▶ DIRECTIONS
1 – In the Azure SQL Database maintenance text, how long does the reconfiguration at the end of configuring a maintenance window typically last?
2 – Please continue the Azure SQL Database maintenance text from its last sentence.

▶ TEXT EXCERPT
——————————

There are no PowerShell and Azure CLI commands dedicated to configuring service health alerts. However, you can use an ARM template and leverage any standard method for deploying it by using CLI and PowerShell. Just follow the guidelines from the Quickstart: Create activity log alerts on service notifications using an ARM template.
Configuring maintenance window is a long running asynchronous operation, similar to changing the service tier of your Azure SQL Database. The resource is available during the process, except a short reconfiguration that happens at the end of the operation and typically lasts up to 8 seconds, even during long-running transactions. To minimize the impact of the reconfiguration, you should perform the operation outside of the peak hours.
The maintenance event can contain updates for hardware, firmware, operating system, satellite software components, or the SQL database engine. They're typically combined into a single batch to minimize the incidence of maintenance events.
Azure SQL Database service regularly performs maintenance updates for security, compliance, stability, and performance. You might see two or more updates per month. Maintenance can be more frequent in the default maintenance window. To minimize update frequency, choose a nondefault maintenance window.
Maintenance event represents a period during which the updates are applied on the resource. Maintenance event happens inside the defined maintenance window. During a maintenance event, databases are fully available and accessible but some of the maintenance updates require a reconfiguration as Azure takes SQL Databases offline for a short time to apply the maintenance updates (generally a few seconds in duration) during the maintenance window selected by the customer.

——————————

▶ STORED DATA
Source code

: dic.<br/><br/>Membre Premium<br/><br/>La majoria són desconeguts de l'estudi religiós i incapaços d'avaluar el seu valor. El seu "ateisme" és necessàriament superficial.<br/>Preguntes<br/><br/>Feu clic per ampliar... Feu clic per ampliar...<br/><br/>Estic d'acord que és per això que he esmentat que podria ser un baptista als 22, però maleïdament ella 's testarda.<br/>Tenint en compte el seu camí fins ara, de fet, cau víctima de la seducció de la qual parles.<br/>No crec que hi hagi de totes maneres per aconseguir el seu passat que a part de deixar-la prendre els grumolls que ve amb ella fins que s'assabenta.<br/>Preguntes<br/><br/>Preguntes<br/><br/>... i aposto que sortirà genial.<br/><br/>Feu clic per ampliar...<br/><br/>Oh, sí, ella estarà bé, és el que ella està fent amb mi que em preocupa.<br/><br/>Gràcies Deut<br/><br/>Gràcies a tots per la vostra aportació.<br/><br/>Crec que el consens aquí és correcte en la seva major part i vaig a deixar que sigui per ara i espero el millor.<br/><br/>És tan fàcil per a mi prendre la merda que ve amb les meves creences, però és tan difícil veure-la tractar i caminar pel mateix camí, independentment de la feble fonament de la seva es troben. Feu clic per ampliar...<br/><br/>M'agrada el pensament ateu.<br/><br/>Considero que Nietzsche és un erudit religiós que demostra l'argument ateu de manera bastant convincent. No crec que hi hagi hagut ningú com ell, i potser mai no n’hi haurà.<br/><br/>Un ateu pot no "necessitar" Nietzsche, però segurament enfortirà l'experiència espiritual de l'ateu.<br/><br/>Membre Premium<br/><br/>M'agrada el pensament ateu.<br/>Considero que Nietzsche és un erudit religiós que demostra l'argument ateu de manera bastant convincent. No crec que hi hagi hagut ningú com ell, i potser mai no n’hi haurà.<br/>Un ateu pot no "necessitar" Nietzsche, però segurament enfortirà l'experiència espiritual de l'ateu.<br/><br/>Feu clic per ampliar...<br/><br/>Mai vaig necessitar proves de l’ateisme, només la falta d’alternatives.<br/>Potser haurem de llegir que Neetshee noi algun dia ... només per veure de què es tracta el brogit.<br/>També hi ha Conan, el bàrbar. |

——————————

▶ ANSWER SET
1 – Up to 8 seconds.

2 –
If the maintenance update requires a reconfiguration, typically one to two reconfigurations happen during the window.
Yes, for application resilience during Gateway maintenance, make sure your client applications use the redirect connection policy. For resilience during reconfiguration, applications should follow retry logic concepts.
Under settings of the Azure resource, the maintenance tab allows you to review and change the current maintenance plan schedule. You can also review and set the maintenance window schedules for multiple resources via PowerShell, CLI, or Azure API.
Yes, you can retrieve the list of impacted resources by using Azure Resource Graph Explorer. You will receive an advance notification email that contains the notification ID and a link to the Azure Resource Graph Explorer.
I'm not able to set up advance notifications for planned maintenance, will I still see planned maintenance event in Service Health dashboard?
For Azure SQL Database, if advance notifications aren't configured, Service Health won't show the planned maintenance events.
There's a period of 1 hour in which notifications are sent. This means that you can receive notification 25 to 24 hours before the event, 1 hour to 1 minute before the window opens, and 1 minute to 1 hour after the window is closed. Even though the notification title is "In Progress", the content of the notification contains the maintenance window start and end time and that is the moment when maintenance will begin and end.
Yes, in case that you have created a new resource, executed scaling operation, or changed maintenance window, your database can end up on the machine that is already scheduled for upgrade. In this case, you are notified only when deployment window starts and ends. For all future deployments, you will get advance notification about planned events.
You can check this only if you have configured advanced notifications in the service health. You can use the Azure Resource Graph Explorer to retrieve a list of maintenance events, or use the Service Health overview page.
Although rare, failures or interruptions during a maintenance event can occur. In the event of a failure, changes are rolled back and the maintenance will be rescheduled to another time.